Theresa May has fought off a bid to topple her as prime minister, winning a Tory vote of confidence by 200 votes to 117.
After a day of high drama at Westminster, May defeated the challenge to her authority – but only after making an emotional pledge that she would not lead her party into the next general election.
Loyal MPs and cabinet ministers yelled their support when the result was announced by Sir Graham Brady, chairman of the Conservatives party’s 1922 committee, in the House of Commons.
Under party rules, she cannot be challenged again for another year, ensuring she will still be in charge when the UK quits the EU in March 2019.
The margin of victory - by 63% to 37% - underscored the scale of Tory MPs’ anger at her Brexit plans, seen as compromise on trade and other rights in an attempt to find an agreement with Brussels.
In a statement outside No.10 Downing Street, May admitted that “a significant number of colleagues did cast a vote against me and I’ve listened to what they’ve said”.
She vowed to find new “legal and political assurances” from Brussels to get a better deal.
And within minutes, the spin of the result began in earnest. Rebels said that failing to get the backing of a third of her party was a significant blow.
Lead Brexiteer Jacob Rees-Mogg said May should go to the Queen and tender her resignation.

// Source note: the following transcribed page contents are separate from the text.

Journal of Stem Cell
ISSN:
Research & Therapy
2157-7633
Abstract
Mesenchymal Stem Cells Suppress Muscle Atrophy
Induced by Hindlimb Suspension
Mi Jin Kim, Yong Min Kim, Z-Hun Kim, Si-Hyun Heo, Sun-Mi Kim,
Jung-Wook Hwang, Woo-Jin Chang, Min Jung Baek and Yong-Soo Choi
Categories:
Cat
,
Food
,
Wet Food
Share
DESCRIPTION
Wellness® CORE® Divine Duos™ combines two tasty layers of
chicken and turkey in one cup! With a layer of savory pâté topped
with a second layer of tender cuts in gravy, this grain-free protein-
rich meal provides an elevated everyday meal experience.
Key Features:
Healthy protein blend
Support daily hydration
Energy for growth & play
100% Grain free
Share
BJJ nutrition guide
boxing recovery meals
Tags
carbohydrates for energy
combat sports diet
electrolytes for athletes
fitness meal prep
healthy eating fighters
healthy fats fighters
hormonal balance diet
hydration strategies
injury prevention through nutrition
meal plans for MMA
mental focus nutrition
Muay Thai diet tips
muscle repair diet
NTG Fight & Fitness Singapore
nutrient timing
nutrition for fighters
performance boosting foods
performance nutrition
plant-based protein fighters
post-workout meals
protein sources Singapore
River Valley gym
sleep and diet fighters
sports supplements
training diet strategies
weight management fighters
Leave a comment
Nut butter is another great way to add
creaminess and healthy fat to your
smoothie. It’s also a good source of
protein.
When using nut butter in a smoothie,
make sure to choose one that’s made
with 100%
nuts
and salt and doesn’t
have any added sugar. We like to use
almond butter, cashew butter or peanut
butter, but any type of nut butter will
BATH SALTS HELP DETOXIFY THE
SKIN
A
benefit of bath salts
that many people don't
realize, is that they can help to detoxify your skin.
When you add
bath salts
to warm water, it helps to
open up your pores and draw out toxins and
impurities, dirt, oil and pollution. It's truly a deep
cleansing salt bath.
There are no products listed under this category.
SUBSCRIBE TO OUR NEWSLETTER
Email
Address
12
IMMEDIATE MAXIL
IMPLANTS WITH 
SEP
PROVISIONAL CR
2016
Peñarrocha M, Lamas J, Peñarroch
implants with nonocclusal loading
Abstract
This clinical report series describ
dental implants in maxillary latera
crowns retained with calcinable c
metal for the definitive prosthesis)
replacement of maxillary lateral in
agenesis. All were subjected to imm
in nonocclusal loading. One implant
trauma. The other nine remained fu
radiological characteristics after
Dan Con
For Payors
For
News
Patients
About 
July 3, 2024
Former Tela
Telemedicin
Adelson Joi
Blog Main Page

MP Peter Bone said it was clear she had failed to win a majority of backbenchers, pointing out that ministers and the ‘payroll vote’ amounted to more than 150 MPs.
May will have to move quickly to heal the deep wounds caused by the confidence vote, which was triggered on Wednesday morning when 48 backbenchers demanded her popularity should be formally tested.

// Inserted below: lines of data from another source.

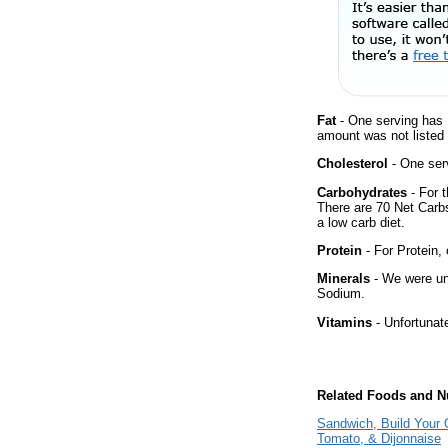
Fat
- One serving has 
amount was not listed 
Cholesterol
- One ser
Carbohydrates
- For t
There are 70 Net Carbs
a low carb diet.
Protein
- For Protein, 
Minerals
- We were una
Sodium.
Vitamins
- Unfortunat
Related Foods and Nu
Sandwich, Build Your 
Tomato, & Dijonnaise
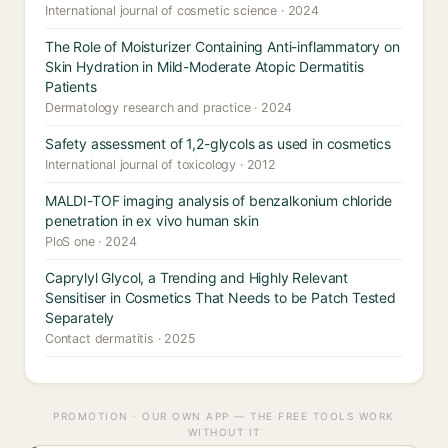
International journal of cosmetic science · 2024
The Role of Moisturizer Containing Anti-inflammatory on
Skin Hydration in Mild-Moderate Atopic Dermatitis
Patients
Dermatology research and practice · 2024
Safety assessment of 1,2-glycols as used in cosmetics
International journal of toxicology · 2012
MALDI-TOF imaging analysis of benzalkonium chloride
penetration in ex vivo human skin
PloS one · 2024
Caprylyl Glycol, a Trending and Highly Relevant
Sensitiser in Cosmetics That Needs to be Patch Tested
Separately
Contact dermatitis · 2025
PROMOTION · OUR OWN APP — THE FREE TOOLS WORK
WITHOUT IT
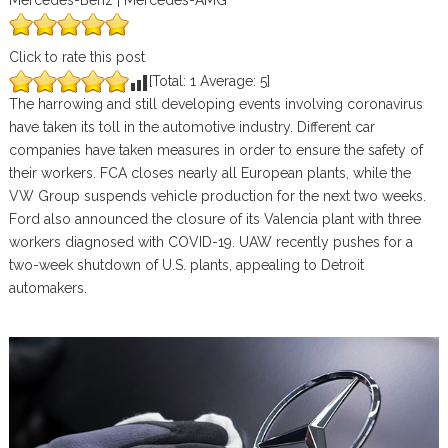
Mercedes-Benz | Mercedes-AMG
Click to rate this post
[Total:
1
Average:
5
]
The harrowing and still developing events involving coronavirus
have taken its toll in the automotive industry. Different car
companies have taken measures in order to ensure the safety of
their workers. FCA closes nearly all European plants, while the
VW Group suspends vehicle production for the next two weeks.
Ford also announced the closure of its Valencia plant with three
workers diagnosed with COVID-19. UAW recently pushes for a
two-week shutdown of U.S. plants, appealing to Detroit
automakers.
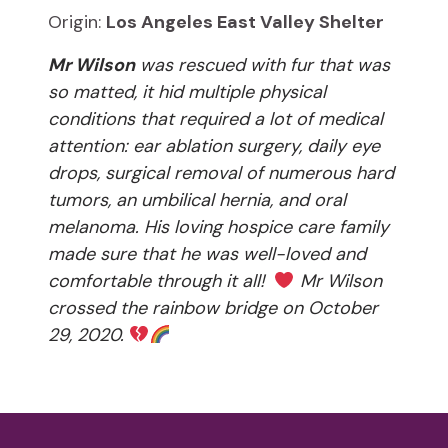
Origin:
Los Angeles East Valley Shelter
Mr Wilson
was rescued with fur that was
so matted, it hid multiple physical
conditions that required a lot of medical
attention: ear ablation surgery, daily eye
drops, surgical removal of numerous hard
tumors, an umbilical hernia, and oral
melanoma. His loving hospice care family
made sure that he was well-loved and
comfortable through it all!
Mr Wilson
crossed the rainbow bridge on October
29, 2020.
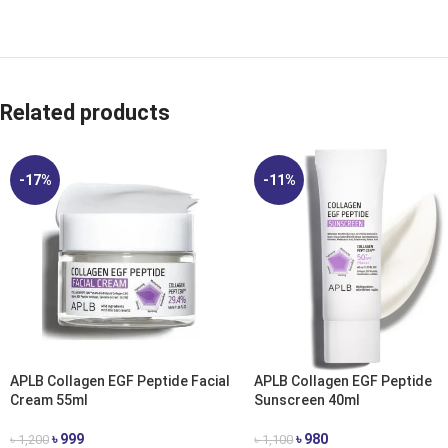
Related products
-17%
-11%
APLB Collagen EGF Peptide Facial
APLB Collagen EGF Peptide
Cream 55ml
Sunscreen 40ml
৳
999
৳
980
৳
1,200
৳
1,100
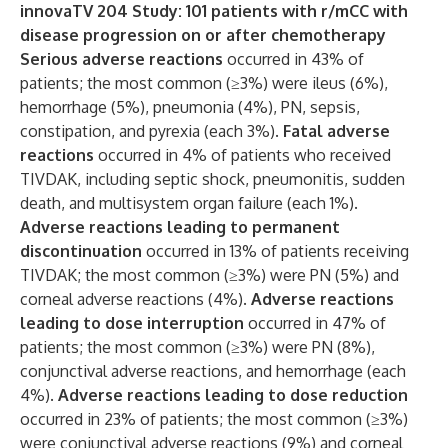
innovaTV 204 Study: 101 patients with r/mCC with
disease progression on or after chemotherapy
Serious adverse reactions
occurred in 43% of
patients; the most common (≥3%) were ileus (6%),
hemorrhage (5%), pneumonia (4%), PN, sepsis,
constipation, and pyrexia (each 3%).
Fatal adverse
reactions
occurred in 4% of patients who received
TIVDAK, including septic shock, pneumonitis, sudden
death, and multisystem organ failure (each 1%).
Adverse reactions leading to permanent
discontinuation
occurred in 13% of patients receiving
TIVDAK; the most common (≥3%) were PN (5%) and
corneal adverse reactions (4%).
Adverse reactions
leading to dose interruption
occurred in 47% of
patients; the most common (≥3%) were PN (8%),
conjunctival adverse reactions, and hemorrhage (each
4%).
Adverse reactions leading to dose reduction
occurred in 23% of patients; the most common (≥3%)
were conjunctival adverse reactions (9%) and corneal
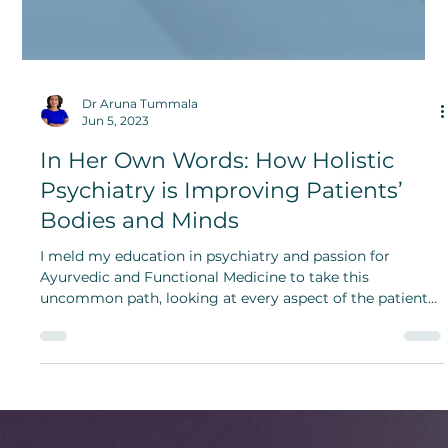
Dr Aruna Tummala
Jun 5, 2023
In Her Own Words: How Holistic
Psychiatry is Improving Patients’
Bodies and Minds
I meld my education in psychiatry and passion for
Ayurvedic and Functional Medicine to take this
uncommon path, looking at every aspect of the patient
from a ‘whole person perspective.’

She still faces a formidable challenge to get her Brexit proposals passed through the House of Commons, with a chunk of Brexiteers and the Democratic Unionist Party (DUP) forming a powerful blocking minority.
Having lost her parliamentary majority in last year’s snap election, May is propped up in power by the DUP’s 10 MPs.
Brexiteers told HuffPost UK she still faces the prospect of “guerrilla warfare” to derail legislation needed to enact her EU exit plans.
And one Cabinet minister said that the prospect of a ‘no deal’ Brexit was so severe that May may be forced to revoke Article 50, the formal process of leaving the 28-nation bloc.
She now heads out to Brussels for an EU summit on Thursday, hoping to win some concessions to help her persuade her critics to approval her deal in a “meaningful vote” expected in the New Year.
Her confidence vote victory came just three hours after she had made a final pitch to all 317 of her Tory MPs, in a packed committee room of the Commons.
In a bid to win as much support as possible, May signalled that she would never again lead her party into an election against Labour.
Some MPs were in tears as she made the promise, but leading rebel Jacob Rees-Mogg said that he did not believe her, pointing out she had only said she “intends” not to contest the election.
Others said the PM had told the gathering that she had wanted to fight the 2022 election to make up for her disastrous performance in costing the party its majority in 2017, but realised MPs were ‘not comfortable’ with the idea.
In a further bid to win support, May also said she wanted a “legally watertight solution” to the vexed problem of the Northern Ireland backstop – a guarantee to keep open the Irish border by linking the UK indefinitely to EU trade rules.
One cabinet minister said that the PM had tried to reassure MPs that she would not do anything to break faith with the DUP.
“She made absolutely clear that to get a deal, to deliver a deal the only way of doing it is with the Democratic Unionist Party,” he said.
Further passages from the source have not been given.